When the LAN interface (22b) detects that there is a packet to be sent to the packet queue (24b), it extracts it and sends it to the LAN (2b). Finally, the terminal device (12n) receives the packet.

In the above embodiment, the address table (22a) and the route control table (27) are explained using the memory and the CAM. However, in the case of using the memory, a search for a hash or the like that is commonly used is used. Techniques can also be used. Further, although the case of the LAN has been described in the above embodiment, a general communication network using a packet may be used, and the same effect as that of the above embodiment can be obtained.

[Effects of the Invention] As described above, according to the present invention, each of a plurality of communication network interfaces that connect a communication network is provided with an address table whose elements are addresses of terminal devices connected to the communication network, Since the route control unit is configured to have the route control table having the addresses of the terminal devices connected to all the above communication networks as elements, the address table is searched first to relay to another LAN. There is a two-step address inspection to determine whether or not there is a need, and to perform route control only on the packet that needs to be relayed next, and statistically determine the number of packets subject to route control processing. It can also be significantly reduced on average, and it is a high-performance communication network that interconnects many communication networks. There is an effect that the interconnection device can be realized with a small size and low power consumption, since the number of components required to operate at high speed is small.
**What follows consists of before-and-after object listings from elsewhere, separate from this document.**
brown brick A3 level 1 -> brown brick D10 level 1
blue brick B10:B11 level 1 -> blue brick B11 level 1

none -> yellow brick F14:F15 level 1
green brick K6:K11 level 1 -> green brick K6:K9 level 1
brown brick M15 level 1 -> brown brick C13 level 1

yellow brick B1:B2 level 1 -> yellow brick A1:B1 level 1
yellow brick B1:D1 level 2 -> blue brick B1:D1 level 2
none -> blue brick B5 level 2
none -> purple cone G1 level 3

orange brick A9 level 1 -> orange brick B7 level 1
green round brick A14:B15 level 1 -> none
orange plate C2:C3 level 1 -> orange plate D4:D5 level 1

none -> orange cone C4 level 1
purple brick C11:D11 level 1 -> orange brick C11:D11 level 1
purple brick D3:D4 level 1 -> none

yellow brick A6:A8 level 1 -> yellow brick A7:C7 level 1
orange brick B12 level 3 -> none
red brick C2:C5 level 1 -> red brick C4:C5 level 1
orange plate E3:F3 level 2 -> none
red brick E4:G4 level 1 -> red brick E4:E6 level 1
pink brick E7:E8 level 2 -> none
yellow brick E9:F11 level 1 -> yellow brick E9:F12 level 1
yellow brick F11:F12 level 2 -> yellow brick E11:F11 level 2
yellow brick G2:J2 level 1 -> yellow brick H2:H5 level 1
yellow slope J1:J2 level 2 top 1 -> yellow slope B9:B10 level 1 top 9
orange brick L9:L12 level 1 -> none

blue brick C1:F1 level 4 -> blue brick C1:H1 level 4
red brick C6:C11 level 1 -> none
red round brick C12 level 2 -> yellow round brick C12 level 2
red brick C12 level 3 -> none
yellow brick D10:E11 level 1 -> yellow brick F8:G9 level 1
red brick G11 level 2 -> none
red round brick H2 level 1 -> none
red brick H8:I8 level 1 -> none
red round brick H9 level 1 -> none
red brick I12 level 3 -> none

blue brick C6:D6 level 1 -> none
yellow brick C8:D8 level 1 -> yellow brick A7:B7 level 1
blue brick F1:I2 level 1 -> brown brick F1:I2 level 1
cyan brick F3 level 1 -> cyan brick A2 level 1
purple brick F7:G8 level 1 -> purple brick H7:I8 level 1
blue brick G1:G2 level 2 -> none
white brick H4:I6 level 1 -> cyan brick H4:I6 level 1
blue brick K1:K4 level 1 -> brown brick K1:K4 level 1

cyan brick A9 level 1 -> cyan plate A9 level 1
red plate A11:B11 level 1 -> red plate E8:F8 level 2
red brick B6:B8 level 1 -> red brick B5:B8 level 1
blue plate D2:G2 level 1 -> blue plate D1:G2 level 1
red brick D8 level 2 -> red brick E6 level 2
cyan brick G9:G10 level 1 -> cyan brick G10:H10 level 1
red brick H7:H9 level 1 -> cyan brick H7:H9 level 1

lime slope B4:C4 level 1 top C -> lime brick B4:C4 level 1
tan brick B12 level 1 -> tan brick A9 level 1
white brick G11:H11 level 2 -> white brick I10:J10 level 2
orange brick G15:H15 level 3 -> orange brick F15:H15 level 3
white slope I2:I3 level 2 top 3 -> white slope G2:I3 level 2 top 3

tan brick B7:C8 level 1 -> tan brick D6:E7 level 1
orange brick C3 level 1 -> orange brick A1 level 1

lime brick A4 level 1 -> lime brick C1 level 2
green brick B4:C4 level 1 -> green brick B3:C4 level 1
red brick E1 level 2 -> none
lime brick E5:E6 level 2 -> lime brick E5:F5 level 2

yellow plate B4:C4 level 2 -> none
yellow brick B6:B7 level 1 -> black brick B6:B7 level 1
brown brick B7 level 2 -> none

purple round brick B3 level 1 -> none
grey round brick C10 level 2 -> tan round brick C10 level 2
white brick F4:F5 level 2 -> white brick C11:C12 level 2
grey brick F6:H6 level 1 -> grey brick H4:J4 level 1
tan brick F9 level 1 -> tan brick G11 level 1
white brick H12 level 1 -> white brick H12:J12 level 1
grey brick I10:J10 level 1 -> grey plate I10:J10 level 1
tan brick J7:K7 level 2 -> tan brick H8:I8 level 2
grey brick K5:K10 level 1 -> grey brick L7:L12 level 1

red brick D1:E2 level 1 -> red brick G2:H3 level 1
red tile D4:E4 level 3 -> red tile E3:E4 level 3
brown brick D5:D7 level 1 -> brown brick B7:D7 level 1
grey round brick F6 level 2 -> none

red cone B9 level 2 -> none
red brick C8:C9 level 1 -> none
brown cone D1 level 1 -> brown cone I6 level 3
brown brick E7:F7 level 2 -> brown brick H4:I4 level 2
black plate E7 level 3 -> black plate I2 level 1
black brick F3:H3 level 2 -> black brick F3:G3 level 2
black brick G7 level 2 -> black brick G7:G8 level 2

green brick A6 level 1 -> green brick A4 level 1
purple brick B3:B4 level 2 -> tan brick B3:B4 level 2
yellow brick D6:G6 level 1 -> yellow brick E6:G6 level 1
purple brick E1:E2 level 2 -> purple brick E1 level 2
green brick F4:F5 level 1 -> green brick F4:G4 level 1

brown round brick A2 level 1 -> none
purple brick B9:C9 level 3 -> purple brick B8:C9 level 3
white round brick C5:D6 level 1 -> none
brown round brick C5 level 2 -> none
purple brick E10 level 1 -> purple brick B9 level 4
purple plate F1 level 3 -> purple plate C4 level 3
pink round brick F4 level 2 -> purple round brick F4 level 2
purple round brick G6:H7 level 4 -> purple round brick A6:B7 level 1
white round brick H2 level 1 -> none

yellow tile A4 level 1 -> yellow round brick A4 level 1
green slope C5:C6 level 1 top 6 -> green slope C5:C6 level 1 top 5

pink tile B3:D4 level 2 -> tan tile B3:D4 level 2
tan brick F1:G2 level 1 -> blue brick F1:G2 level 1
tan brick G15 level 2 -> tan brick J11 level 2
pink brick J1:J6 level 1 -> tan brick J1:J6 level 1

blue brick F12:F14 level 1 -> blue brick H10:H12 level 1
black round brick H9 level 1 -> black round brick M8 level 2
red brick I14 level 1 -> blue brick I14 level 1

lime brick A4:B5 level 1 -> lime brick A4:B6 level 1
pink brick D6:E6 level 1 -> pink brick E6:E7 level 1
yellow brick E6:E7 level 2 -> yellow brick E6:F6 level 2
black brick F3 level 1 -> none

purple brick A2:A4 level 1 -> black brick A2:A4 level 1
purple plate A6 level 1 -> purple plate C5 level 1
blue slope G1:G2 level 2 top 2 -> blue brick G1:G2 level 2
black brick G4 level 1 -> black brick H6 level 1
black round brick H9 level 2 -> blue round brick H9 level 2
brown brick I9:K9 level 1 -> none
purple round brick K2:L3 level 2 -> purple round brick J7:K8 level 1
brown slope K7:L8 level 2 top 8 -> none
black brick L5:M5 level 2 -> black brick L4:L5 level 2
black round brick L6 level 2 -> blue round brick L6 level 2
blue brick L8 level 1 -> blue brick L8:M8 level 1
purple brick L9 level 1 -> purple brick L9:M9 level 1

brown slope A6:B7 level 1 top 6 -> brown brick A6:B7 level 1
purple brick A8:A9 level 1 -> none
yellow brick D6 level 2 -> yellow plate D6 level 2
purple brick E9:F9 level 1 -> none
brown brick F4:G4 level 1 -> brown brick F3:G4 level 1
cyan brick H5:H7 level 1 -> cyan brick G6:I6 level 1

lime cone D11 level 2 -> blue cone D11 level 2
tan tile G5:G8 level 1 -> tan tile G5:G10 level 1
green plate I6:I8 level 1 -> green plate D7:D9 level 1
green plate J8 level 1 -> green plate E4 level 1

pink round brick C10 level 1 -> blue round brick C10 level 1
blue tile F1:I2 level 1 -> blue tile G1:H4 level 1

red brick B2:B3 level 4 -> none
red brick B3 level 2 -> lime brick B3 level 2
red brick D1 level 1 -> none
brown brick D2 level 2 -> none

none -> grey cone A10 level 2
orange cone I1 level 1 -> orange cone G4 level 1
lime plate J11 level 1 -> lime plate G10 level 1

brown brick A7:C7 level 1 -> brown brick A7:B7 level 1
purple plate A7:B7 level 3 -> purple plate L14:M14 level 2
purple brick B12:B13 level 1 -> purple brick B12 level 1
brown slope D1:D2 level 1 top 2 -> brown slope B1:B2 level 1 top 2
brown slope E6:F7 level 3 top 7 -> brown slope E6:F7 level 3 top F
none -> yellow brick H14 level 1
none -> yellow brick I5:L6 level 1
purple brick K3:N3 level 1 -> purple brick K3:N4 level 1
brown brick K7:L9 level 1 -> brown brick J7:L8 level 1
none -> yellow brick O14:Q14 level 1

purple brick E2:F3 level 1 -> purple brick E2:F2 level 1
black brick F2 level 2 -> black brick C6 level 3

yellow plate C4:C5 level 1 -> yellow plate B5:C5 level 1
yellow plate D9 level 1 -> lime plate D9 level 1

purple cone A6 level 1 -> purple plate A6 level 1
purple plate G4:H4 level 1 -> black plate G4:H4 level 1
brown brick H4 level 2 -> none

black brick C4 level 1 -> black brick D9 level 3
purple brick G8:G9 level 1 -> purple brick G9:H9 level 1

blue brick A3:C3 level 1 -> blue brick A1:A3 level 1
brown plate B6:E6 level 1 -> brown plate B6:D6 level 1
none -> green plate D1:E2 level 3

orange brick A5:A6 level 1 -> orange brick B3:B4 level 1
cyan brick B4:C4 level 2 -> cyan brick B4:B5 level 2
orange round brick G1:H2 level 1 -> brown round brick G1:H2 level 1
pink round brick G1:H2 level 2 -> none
[Brief description of drawings]

FIG. 1 is a block diagram showing a system to which a communication network interconnection device according to an embodiment of the present invention is applied, and FIG.
Figure is a block diagram showing the connection between the LAN and the bridge when the LAN is a ring type, Fig. 3 is a block diagram showing the connection between the LAN and the bridge when the LAN is a bus type, and Fig. 4 is a block showing the configuration of the bridge. 5 and 5 are explanatory views of the address table realized by using a memory, and FIG. 6 is the CA of the address table.
FIG. 7 is an explanatory diagram of a case realized by M, FIG. 7 is an explanatory diagram of a route control table realized by using a memory, FIG. 8 is an explanatory diagram of a case where the route control table is realized by CAM, and FIG. FIG. 10 is a block diagram of a system to which a conventional bridge is applied, FIG. 11 is a block diagram of a conventional bridge, and FIG. 12 is a packet transmitted in a conventional device. FIG. In the figure, (1) is a bridge (communication network interconnection device), (2a) to (2n) are LANs, and (11a) to (11).
n), (12a) to (12n) ... (16a) to (16n) are terminal devices, (21a), (21b) to (21n) are LAN interfaces,
(22a), (22b) to (22n) are address tables, (23
a), (23b) to (23n), (24a), (24b) to (24n) are packet queues, (25) is a multiplexing control unit, (26) is a route control unit, and (27) is a route. A control table, (28) is a distribution controller. The same reference numerals in the drawings indicate the same or corresponding parts.

Claims (1)

[Claims] 1. A plurality of communication networks that communicate by a packet having a destination address are connected via a communication network interface provided corresponding to each communication network, and a packet transmitted on the communication network is received. A communication network interconnection device for determining a destination of a packet and outputting the packet to a target communication network, wherein the interconnection device includes one route control unit, and the communication network interface is a terminal connected to the communication network. A communication network interconnection device comprising a table having elements of device addresses, and the route control unit having a table having elements of addresses of terminal devices connected to all the communication networks.